Aunjanue Ellis-Taylor: I feel like, as a Black person in this country, I live with trauma every day. It's just a reality of being a Black American, a descendant of chattel slavery in America. It is just a part of our existence. It's just how you channel it. This was an experience where I could…you know, a lot of times because our jobs ask us to keep that [trauma] at bay; this was a place where I could live with it. I can live with it in a way I could give it space. 

And I loved what Ava did visually to do that, to provide that space, to provide the church to do that, to put me on the ground where I was in my heart, I was on the ground and I was having these leaves fall on me and I just think that it was visually arresting. Almost everyone talks about the film, they bring up that story and then for her to take the composition of that scene and switch it up and have Al Bright in that same position, she [Isabel Wilkerson] was reaching in when she was going through it herself, but then she's reaching out when she talks to Al Bright. That’s good! In walking the walk, no background characters existed in "Origin." Everyone was essential in moving the story forward, especially Niecy’s character, Marion. What was the most thrilling thing for you to be a part of yet another Ava DuVernay masterpiece? 

Niecy Nash-Betts: Working with my dear friend, Ava, was the most thrilling part for me. First of all, she is so talented.
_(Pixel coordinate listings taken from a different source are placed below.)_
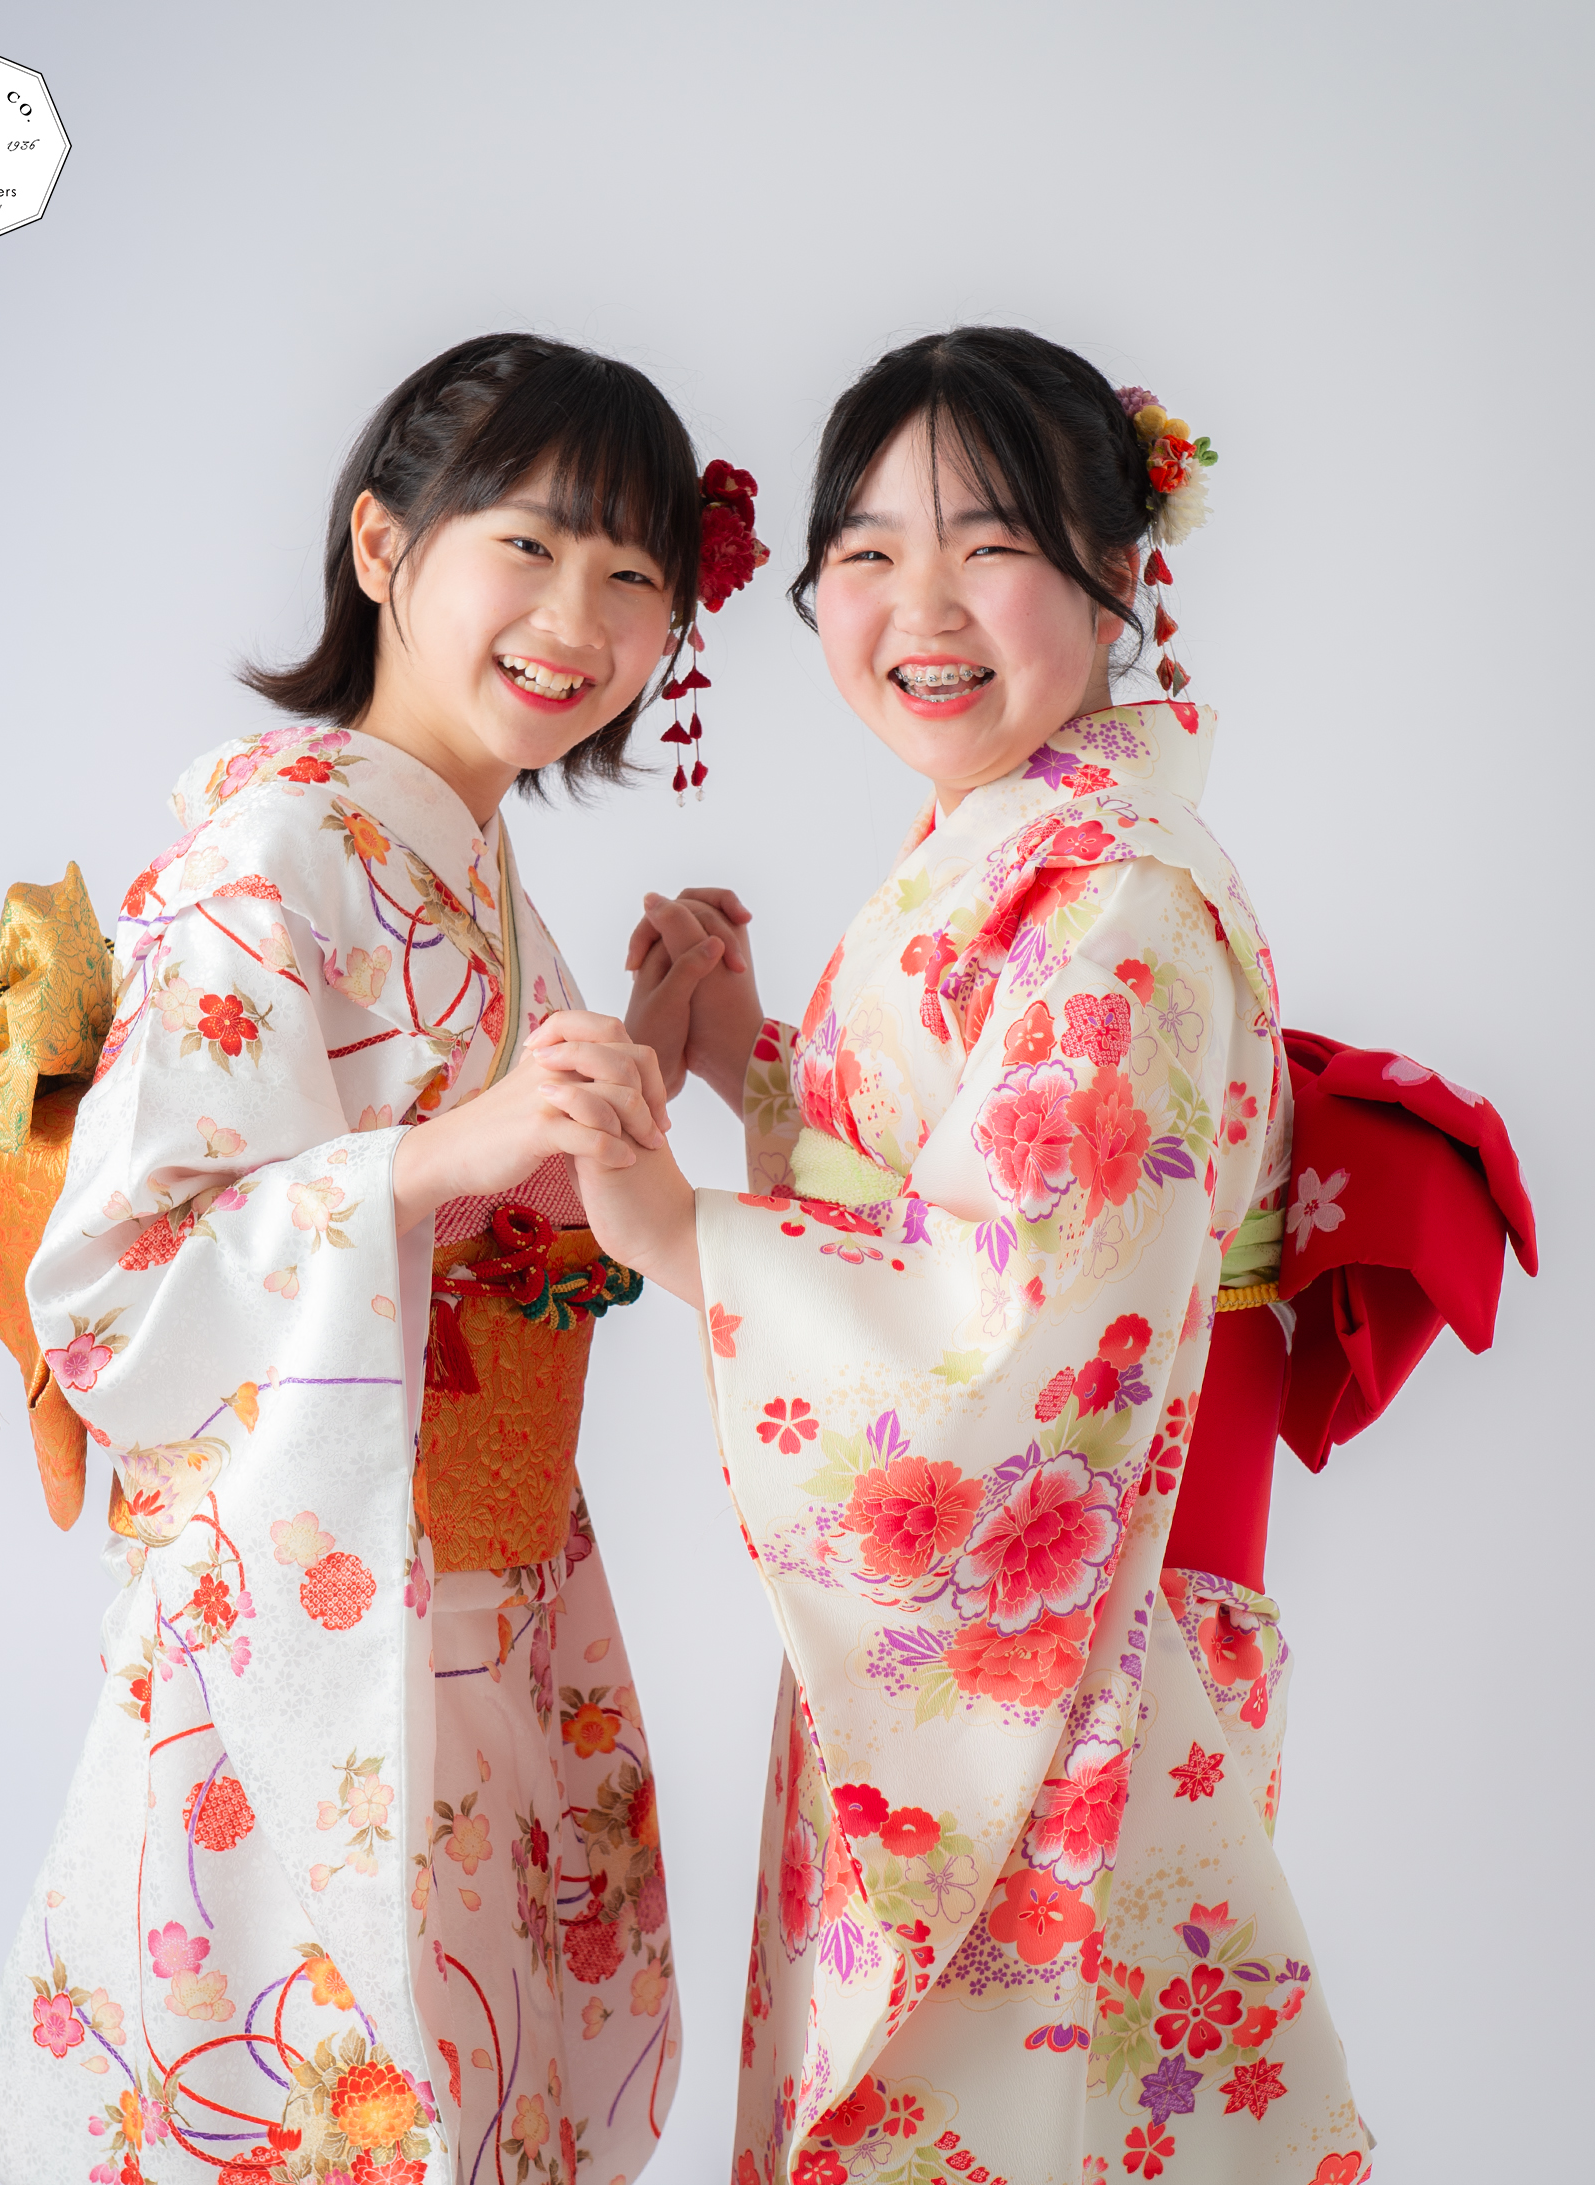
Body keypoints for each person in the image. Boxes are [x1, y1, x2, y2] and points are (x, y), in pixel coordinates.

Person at [0, 334, 759, 2185]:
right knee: (325, 2096)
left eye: (634, 573)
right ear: (385, 545)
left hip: (478, 1605)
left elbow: (530, 1231)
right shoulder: (276, 850)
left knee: (462, 2086)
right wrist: (436, 1157)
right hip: (308, 1629)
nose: (580, 619)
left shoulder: (477, 873)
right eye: (529, 545)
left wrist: (648, 1033)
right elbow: (122, 1281)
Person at [576, 328, 1382, 2183]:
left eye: (988, 541)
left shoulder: (1120, 898)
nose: (919, 607)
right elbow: (940, 1186)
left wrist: (683, 1231)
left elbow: (1011, 1319)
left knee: (1018, 2116)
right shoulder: (1018, 844)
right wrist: (754, 1062)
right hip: (1012, 1638)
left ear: (1115, 572)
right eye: (866, 552)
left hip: (1081, 1636)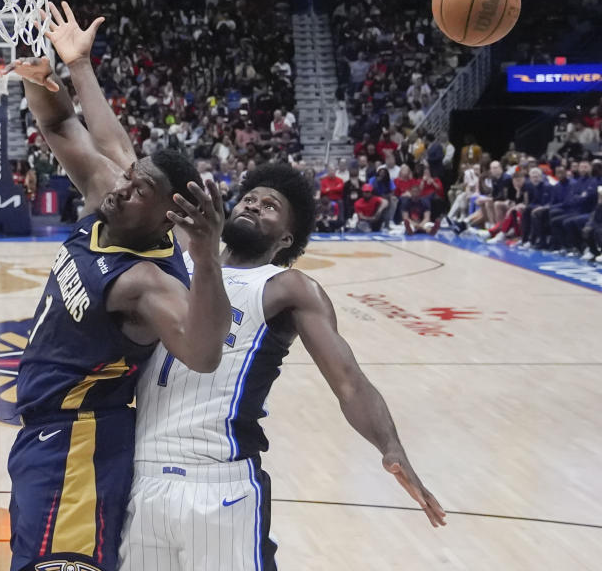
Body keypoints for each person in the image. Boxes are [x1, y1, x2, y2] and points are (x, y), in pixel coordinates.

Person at [121, 164, 445, 570]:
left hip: (220, 485)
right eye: (250, 198)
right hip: (142, 476)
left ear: (286, 237)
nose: (254, 206)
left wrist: (390, 446)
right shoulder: (175, 261)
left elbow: (348, 382)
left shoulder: (287, 288)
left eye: (270, 205)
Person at [4, 0, 232, 571]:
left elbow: (203, 352)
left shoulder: (146, 284)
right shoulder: (113, 198)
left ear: (169, 219)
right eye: (131, 178)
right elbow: (61, 123)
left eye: (140, 189)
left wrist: (206, 257)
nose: (124, 186)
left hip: (78, 441)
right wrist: (50, 75)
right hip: (48, 436)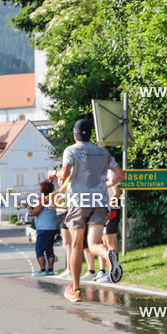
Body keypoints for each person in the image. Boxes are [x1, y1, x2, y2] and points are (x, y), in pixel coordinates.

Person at [59, 119, 125, 302]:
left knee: (76, 245)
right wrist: (106, 185)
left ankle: (76, 289)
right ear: (91, 134)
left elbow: (64, 173)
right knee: (94, 243)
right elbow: (121, 175)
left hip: (79, 202)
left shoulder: (71, 150)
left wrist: (57, 175)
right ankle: (108, 256)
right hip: (100, 201)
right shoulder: (103, 152)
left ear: (74, 134)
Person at [24, 180, 61, 276]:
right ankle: (50, 270)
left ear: (43, 189)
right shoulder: (53, 198)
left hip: (44, 228)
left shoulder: (44, 199)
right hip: (53, 227)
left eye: (40, 188)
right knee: (49, 249)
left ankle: (43, 270)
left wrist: (28, 206)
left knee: (39, 250)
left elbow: (34, 212)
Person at [96, 179, 123, 283]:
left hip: (111, 210)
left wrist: (109, 207)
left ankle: (114, 272)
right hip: (102, 210)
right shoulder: (100, 171)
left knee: (110, 241)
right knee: (104, 241)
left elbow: (117, 192)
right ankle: (108, 271)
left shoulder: (110, 171)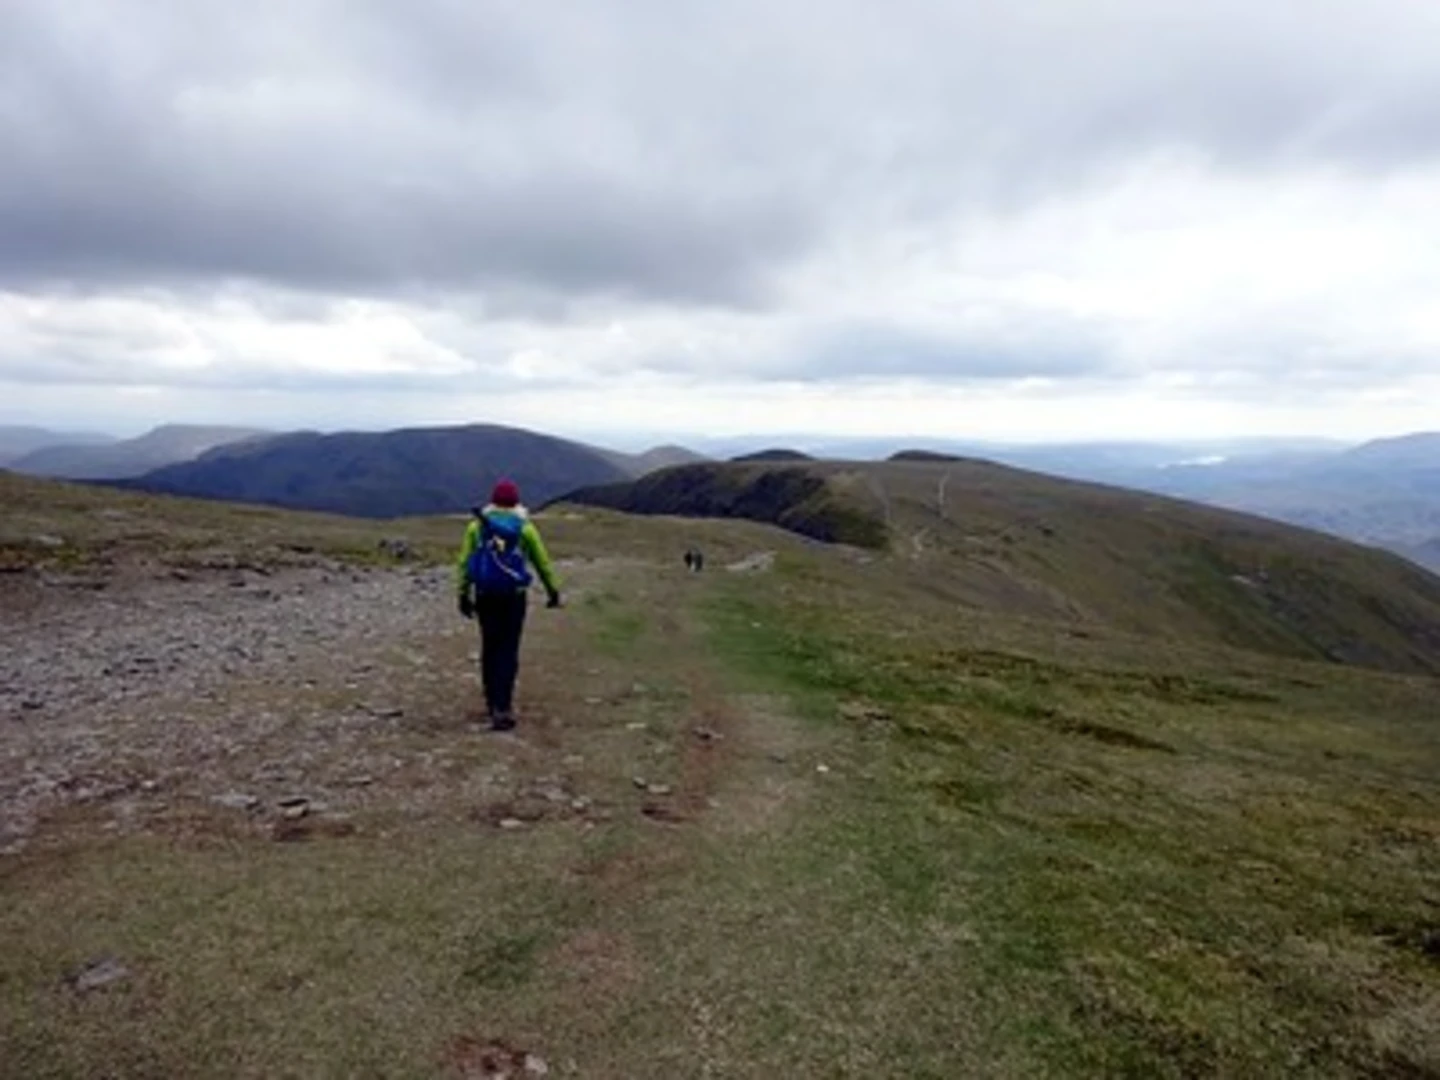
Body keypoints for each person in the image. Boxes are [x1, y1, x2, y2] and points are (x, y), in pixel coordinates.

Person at [455, 479, 562, 731]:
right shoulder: (525, 528)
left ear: (492, 501)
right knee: (508, 648)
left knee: (490, 646)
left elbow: (465, 562)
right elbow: (541, 561)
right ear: (516, 501)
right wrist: (553, 591)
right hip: (514, 596)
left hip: (485, 595)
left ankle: (492, 702)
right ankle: (504, 705)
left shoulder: (476, 527)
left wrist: (462, 594)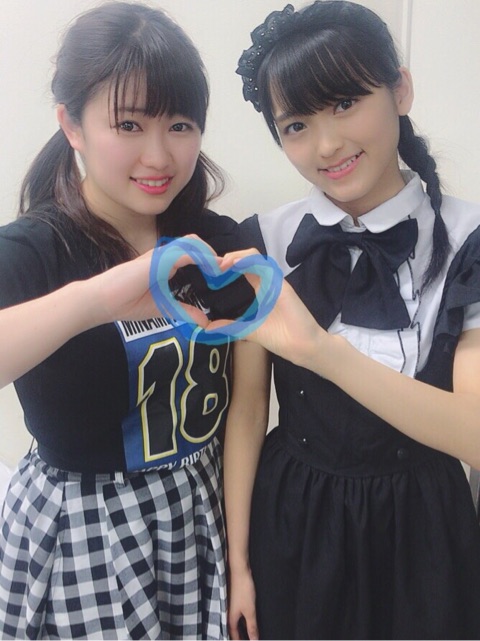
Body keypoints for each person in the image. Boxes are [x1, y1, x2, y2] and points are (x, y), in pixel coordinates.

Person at [222, 1, 480, 639]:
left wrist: (321, 351)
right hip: (293, 521)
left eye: (344, 103)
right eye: (296, 124)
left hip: (422, 532)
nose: (327, 144)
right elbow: (247, 413)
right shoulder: (267, 239)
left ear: (401, 90)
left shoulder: (467, 238)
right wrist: (239, 564)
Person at [0, 2, 246, 638]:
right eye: (129, 124)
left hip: (198, 514)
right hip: (80, 532)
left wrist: (242, 558)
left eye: (180, 125)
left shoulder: (215, 245)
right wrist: (96, 299)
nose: (159, 156)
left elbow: (247, 404)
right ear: (72, 125)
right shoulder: (34, 249)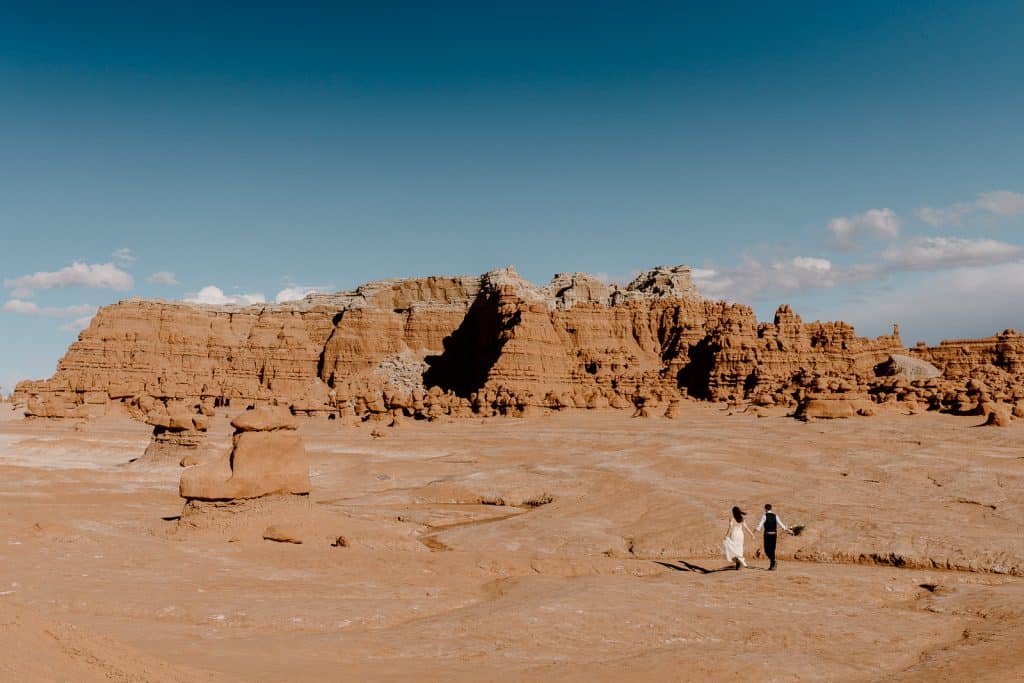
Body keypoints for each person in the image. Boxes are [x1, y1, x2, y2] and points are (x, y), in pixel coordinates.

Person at [755, 503, 793, 571]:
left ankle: (773, 562)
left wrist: (755, 531)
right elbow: (782, 525)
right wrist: (788, 530)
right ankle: (772, 563)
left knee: (767, 550)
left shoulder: (764, 516)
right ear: (771, 508)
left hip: (767, 535)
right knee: (772, 550)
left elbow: (759, 525)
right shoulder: (776, 516)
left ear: (765, 509)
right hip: (774, 535)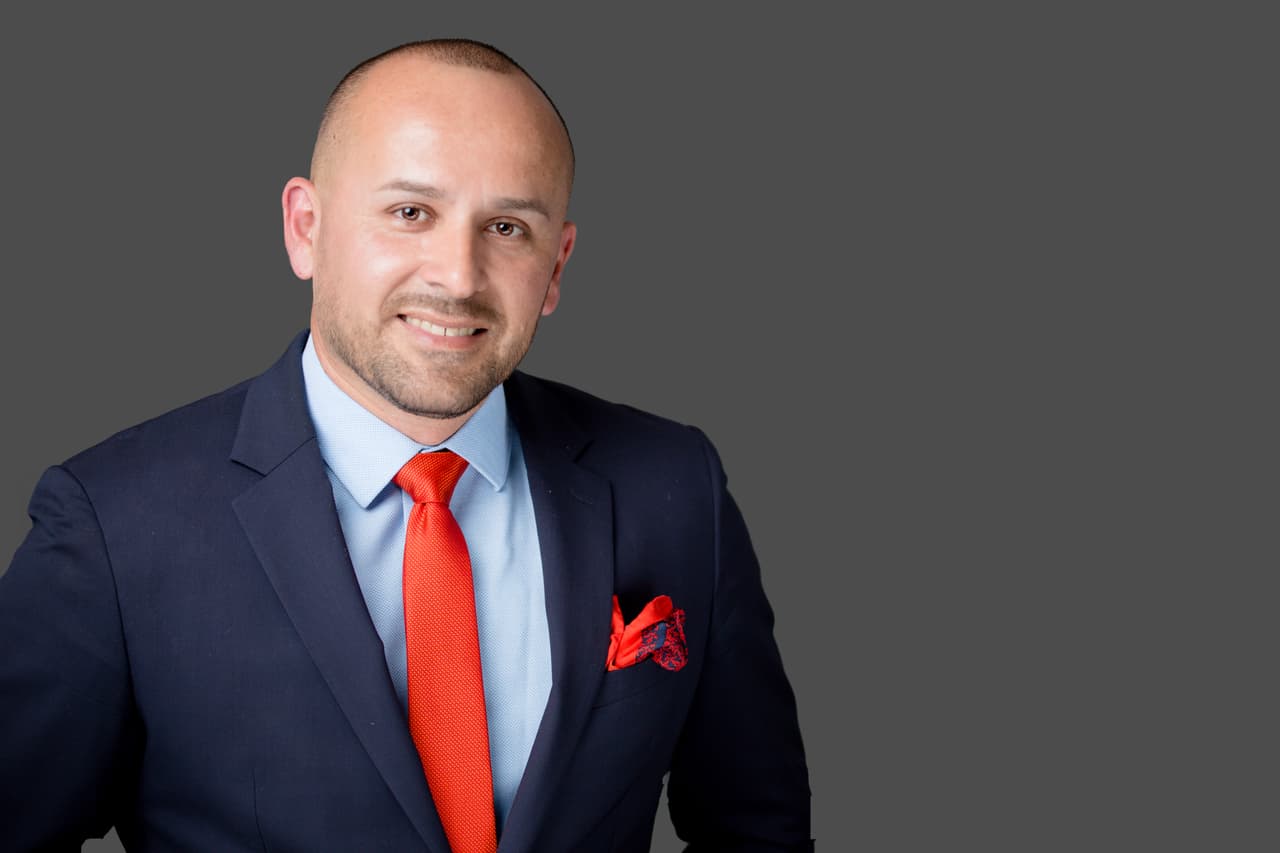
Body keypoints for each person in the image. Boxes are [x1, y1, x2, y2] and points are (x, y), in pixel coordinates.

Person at [0, 39, 811, 852]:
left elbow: (759, 830)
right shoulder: (114, 527)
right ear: (305, 229)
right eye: (410, 213)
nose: (458, 276)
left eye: (507, 227)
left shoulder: (674, 489)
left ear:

And the fact that she took this book and adapted it in such a way to make it palatable to so many people, I was like, ‘Listen, I'm your friend, but I'm also a fan!’ So Ava will always and forever have me at hello. Then you tack onto the end of that, she's like, ‘Oh yeah and Aunjanue is playing the lead.’ I'm like, ‘What?! Where do I fall in?’ And I'm going to be changed by this material in this work? Yes, I'm working and learning! I love my life!

"Origin" opens wide on January 19th.